==== Given passage

Could beleaguered jeweler Tiffany & Co. (TIF - Get Report)  be wedded to an activist investor real soon?

Shares of Tiffany rose as much as 1.5% in early trading on Tuesday on a report from DealBreaker that activist Bill Ackman could be poised to amass a stake in the company. Shares are now up a fraction at around $68.

The report follows Tiffany's Tuesday appointment of Canadian Pacific (CP) exec Mark Erceg as chief financial officer. Erceg had served as CFO of the railroad operator since May 2015. Last week, Canadian Pacific said Ackman resigned from its board, fueling speculation he would follow Erceg to Tiffany. He joined Canadian Pacific's board in 2012, leading an effort to install new board members and management. In an Aug. 5 filing, Pershing Square confirmed it excited its stake in Canadian Pacific.

A Pershing Square spokesman declined to comment on the rumors.

Should Ackman put money to work in Tiffany, it would closely resemble the thesis behind a recent stake Pershing took in burrito joint Chipotle (CMG - Get Report) : a well-known consumer brand that has fallen on hard times and needs fresh ideas in light of a share price that has gone drastically lower.

========
==== Data under study

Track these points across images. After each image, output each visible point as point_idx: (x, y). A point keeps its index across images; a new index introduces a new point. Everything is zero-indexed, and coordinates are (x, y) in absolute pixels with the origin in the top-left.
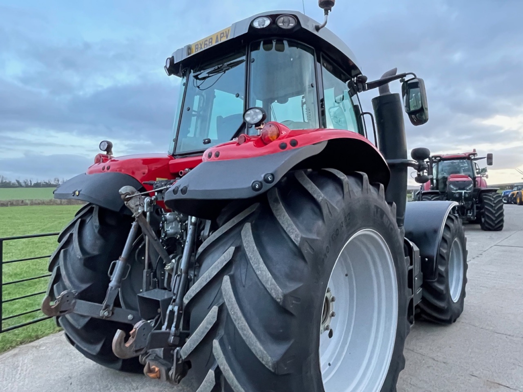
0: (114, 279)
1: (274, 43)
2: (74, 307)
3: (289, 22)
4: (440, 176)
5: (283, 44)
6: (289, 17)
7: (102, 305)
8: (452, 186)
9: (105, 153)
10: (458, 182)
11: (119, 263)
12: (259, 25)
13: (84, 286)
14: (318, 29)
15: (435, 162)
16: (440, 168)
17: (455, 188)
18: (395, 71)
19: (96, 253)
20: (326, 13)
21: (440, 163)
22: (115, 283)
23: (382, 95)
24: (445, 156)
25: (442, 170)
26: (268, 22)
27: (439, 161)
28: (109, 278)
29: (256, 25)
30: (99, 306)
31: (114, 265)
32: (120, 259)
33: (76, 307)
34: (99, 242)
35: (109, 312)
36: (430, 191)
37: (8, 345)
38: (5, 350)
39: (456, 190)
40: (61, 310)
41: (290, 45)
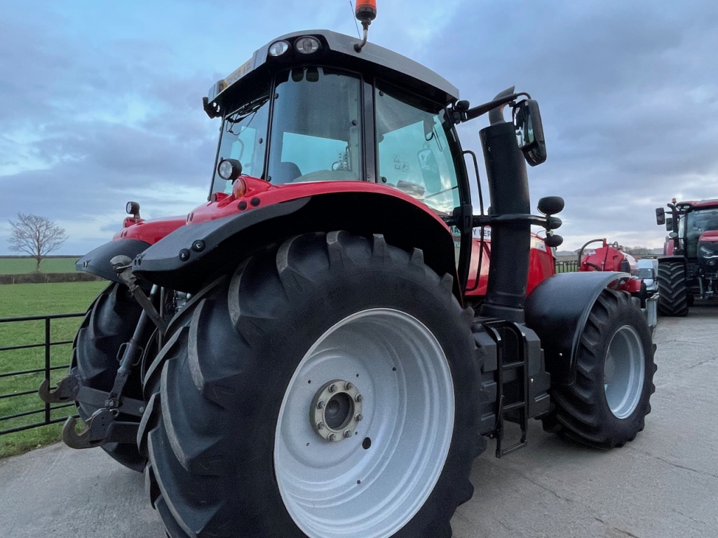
0: (123, 364)
1: (305, 72)
2: (77, 394)
3: (311, 45)
4: (689, 234)
5: (317, 72)
6: (310, 39)
7: (108, 393)
8: (703, 249)
9: (132, 216)
10: (713, 242)
11: (130, 346)
12: (277, 52)
13: (97, 371)
14: (358, 49)
15: (681, 212)
16: (690, 222)
17: (708, 252)
18: (512, 89)
19: (111, 333)
20: (366, 28)
21: (689, 214)
22: (124, 369)
23: (494, 124)
24: (698, 204)
25: (695, 225)
26: (285, 48)
27: (689, 211)
28: (118, 363)
29: (274, 52)
30: (105, 394)
31: (124, 347)
32: (131, 341)
33: (79, 395)
34: (117, 321)
35: (114, 402)
36: (673, 256)
37: (53, 438)
38: (49, 443)
39: (711, 255)
40: (61, 396)
41: (326, 72)
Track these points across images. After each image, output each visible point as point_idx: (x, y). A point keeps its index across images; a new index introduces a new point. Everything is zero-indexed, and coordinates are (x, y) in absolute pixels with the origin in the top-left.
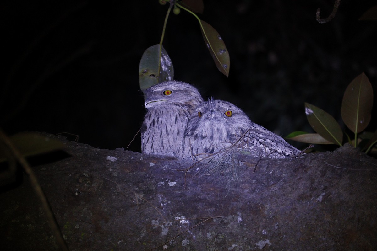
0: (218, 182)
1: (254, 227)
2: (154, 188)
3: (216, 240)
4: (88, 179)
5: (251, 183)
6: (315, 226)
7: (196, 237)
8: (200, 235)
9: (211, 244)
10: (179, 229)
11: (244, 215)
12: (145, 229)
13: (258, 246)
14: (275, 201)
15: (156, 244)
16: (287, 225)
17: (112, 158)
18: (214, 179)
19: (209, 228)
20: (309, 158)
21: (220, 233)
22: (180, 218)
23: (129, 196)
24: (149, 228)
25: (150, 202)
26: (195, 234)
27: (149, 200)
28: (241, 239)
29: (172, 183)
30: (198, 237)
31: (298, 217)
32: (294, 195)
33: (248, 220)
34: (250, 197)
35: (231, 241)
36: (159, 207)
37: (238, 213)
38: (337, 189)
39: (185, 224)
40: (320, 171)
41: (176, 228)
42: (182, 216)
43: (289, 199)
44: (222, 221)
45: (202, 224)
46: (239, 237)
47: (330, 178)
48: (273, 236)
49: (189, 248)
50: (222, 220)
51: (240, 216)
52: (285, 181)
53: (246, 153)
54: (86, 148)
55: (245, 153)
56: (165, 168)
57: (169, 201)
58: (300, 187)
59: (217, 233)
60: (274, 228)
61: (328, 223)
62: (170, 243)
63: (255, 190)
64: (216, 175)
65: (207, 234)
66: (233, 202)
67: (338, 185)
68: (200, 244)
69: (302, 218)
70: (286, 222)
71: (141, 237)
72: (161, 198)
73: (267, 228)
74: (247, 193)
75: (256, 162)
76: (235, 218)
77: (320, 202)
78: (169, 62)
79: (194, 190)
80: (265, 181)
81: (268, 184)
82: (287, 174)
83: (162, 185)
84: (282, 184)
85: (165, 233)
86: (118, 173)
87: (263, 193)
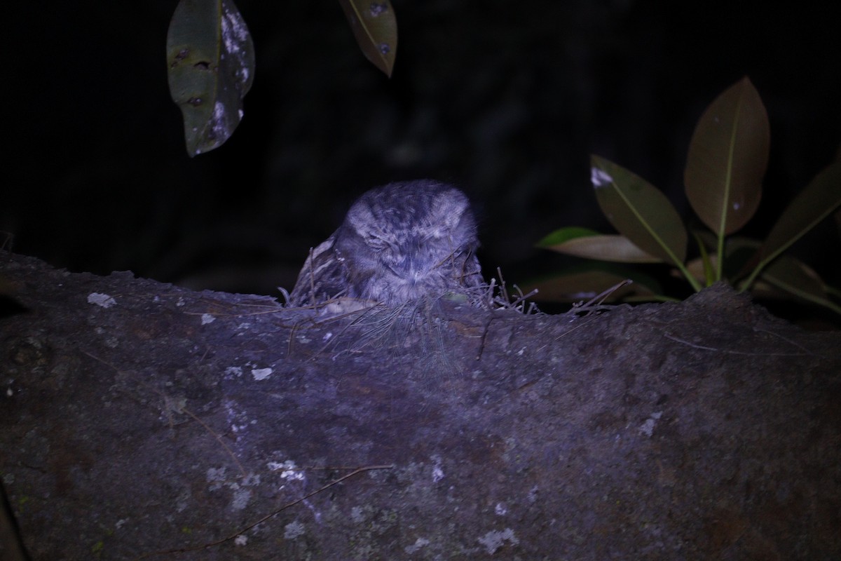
0: (380, 372)
1: (474, 496)
2: (216, 383)
3: (375, 526)
4: (40, 354)
5: (469, 379)
6: (634, 497)
7: (322, 518)
8: (333, 512)
9: (362, 537)
10: (278, 493)
11: (450, 461)
12: (188, 492)
13: (484, 546)
14: (531, 429)
15: (216, 531)
16: (560, 492)
17: (100, 299)
18: (370, 365)
19: (357, 495)
20: (622, 317)
21: (386, 509)
22: (281, 466)
23: (147, 403)
24: (200, 489)
25: (204, 421)
26: (319, 509)
27: (201, 414)
28: (439, 526)
29: (261, 370)
30: (328, 517)
31: (589, 473)
32: (581, 415)
33: (458, 475)
34: (466, 415)
35: (415, 530)
36: (226, 435)
37: (433, 457)
38: (692, 403)
39: (295, 482)
40: (650, 354)
41: (270, 491)
42: (286, 459)
43: (567, 424)
44: (392, 478)
45: (340, 483)
46: (436, 519)
47: (677, 374)
48: (522, 520)
49: (303, 545)
50: (391, 475)
51: (440, 465)
52: (557, 377)
53: (456, 296)
54: (33, 267)
56: (243, 330)
57: (253, 419)
58: (596, 395)
59: (377, 509)
60: (528, 500)
61: (669, 492)
62: (254, 530)
63: (478, 397)
64: (376, 354)
65: (350, 510)
66: (421, 426)
67: (696, 393)
68: (333, 536)
69: (602, 476)
70: (558, 484)
71: (177, 511)
72: (233, 411)
73: (509, 498)
74: (458, 404)
75: (480, 322)
76: (426, 471)
77: (647, 435)
78: (241, 30)
79: (319, 391)
80: (504, 373)
81: (512, 382)
82: (562, 359)
83: (236, 376)
84: (550, 384)
85: (241, 502)
86: (118, 340)
87: (499, 405)
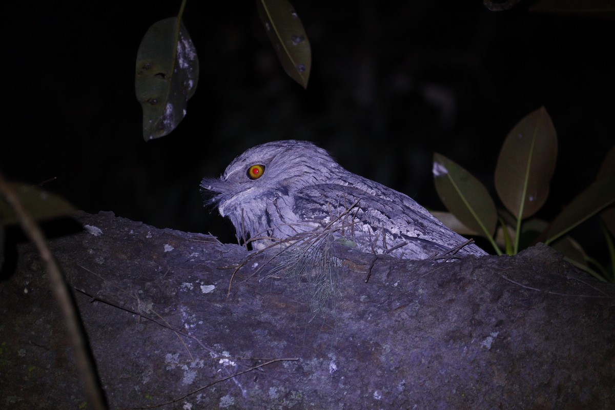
0: (293, 293)
1: (359, 385)
2: (174, 293)
3: (285, 402)
5: (358, 302)
6: (475, 392)
7: (248, 394)
8: (256, 390)
10: (216, 374)
11: (342, 359)
12: (151, 369)
14: (402, 340)
15: (171, 399)
16: (421, 386)
17: (95, 231)
18: (286, 287)
19: (273, 379)
20: (471, 264)
21: (294, 390)
22: (219, 355)
23: (124, 304)
24: (160, 368)
25: (166, 320)
26: (246, 387)
27: (164, 315)
28: (332, 405)
29: (207, 286)
30: (252, 393)
31: (443, 373)
32: (438, 332)
33: (348, 369)
34: (355, 327)
35: (314, 406)
36: (181, 331)
37: (330, 355)
38: (521, 327)
39: (229, 367)
40: (491, 291)
41: (211, 372)
42: (224, 350)
43: (428, 337)
44: (300, 368)
45: (261, 369)
46: (330, 400)
47: (510, 306)
48: (393, 404)
50: (299, 365)
51: (335, 361)
52: (422, 303)
53: (349, 243)
55: (347, 243)
56: (194, 257)
57: (200, 320)
58: (450, 318)
59: (288, 390)
60: (397, 390)
61: (501, 390)
62: (198, 399)
63: (364, 314)
64: (290, 280)
65: (268, 389)
66: (322, 333)
67: (524, 320)
68: (255, 407)
69: (452, 376)
70: (420, 380)
71: (142, 383)
72: (186, 314)
73: (384, 388)
74: (349, 319)
75: (366, 262)
76: (325, 365)
77: (487, 348)
78: (191, 52)
79: (248, 304)
80: (383, 299)
81: (388, 305)
82: (426, 291)
83: (189, 289)
84: (417, 308)
85: (189, 379)
86: (105, 259)
87: (379, 321)
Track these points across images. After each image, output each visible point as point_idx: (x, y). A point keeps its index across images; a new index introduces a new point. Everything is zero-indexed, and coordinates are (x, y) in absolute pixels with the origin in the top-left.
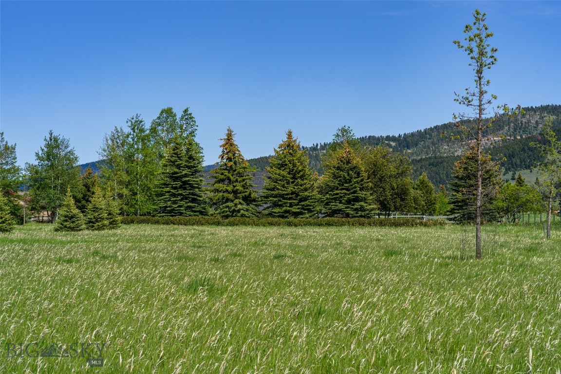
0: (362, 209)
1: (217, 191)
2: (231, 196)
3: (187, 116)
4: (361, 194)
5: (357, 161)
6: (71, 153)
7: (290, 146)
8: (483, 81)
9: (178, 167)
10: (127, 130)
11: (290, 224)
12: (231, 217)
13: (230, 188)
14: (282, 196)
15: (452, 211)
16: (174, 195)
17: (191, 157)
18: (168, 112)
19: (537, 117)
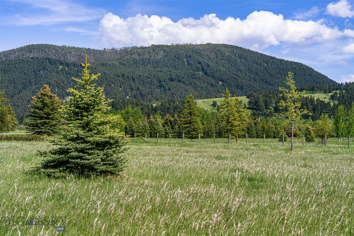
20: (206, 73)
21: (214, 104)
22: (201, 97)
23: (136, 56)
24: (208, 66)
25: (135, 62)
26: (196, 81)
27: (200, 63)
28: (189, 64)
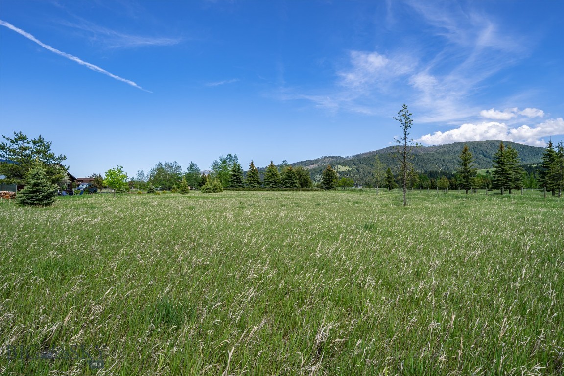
0: (296, 186)
1: (248, 180)
2: (253, 182)
3: (236, 156)
4: (295, 181)
5: (294, 170)
6: (198, 168)
7: (272, 166)
8: (407, 133)
9: (236, 172)
10: (219, 160)
11: (272, 190)
12: (253, 188)
13: (252, 179)
14: (270, 182)
15: (322, 187)
16: (235, 181)
17: (239, 169)
18: (230, 155)
19: (328, 159)
20: (485, 156)
21: (487, 172)
22: (481, 168)
23: (445, 149)
24: (486, 152)
25: (445, 153)
26: (479, 160)
27: (481, 151)
28: (475, 151)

========

* [Task objective]
In the Tiffany article, swap "spokesman" for "representative" and write out the passage from "A Pershing Square" to "has gone drastically lower.".

* [Solution to the problem]
A Pershing Square representative declined to comment on the rumors.

Should Ackman put money to work in Tiffany, it would closely resemble the thesis behind a recent stake Pershing took in burrito joint Chipotle (CMG - Get Report) : a well-known consumer brand that has fallen on hard times and needs fresh ideas in light of a share price that has gone drastically lower.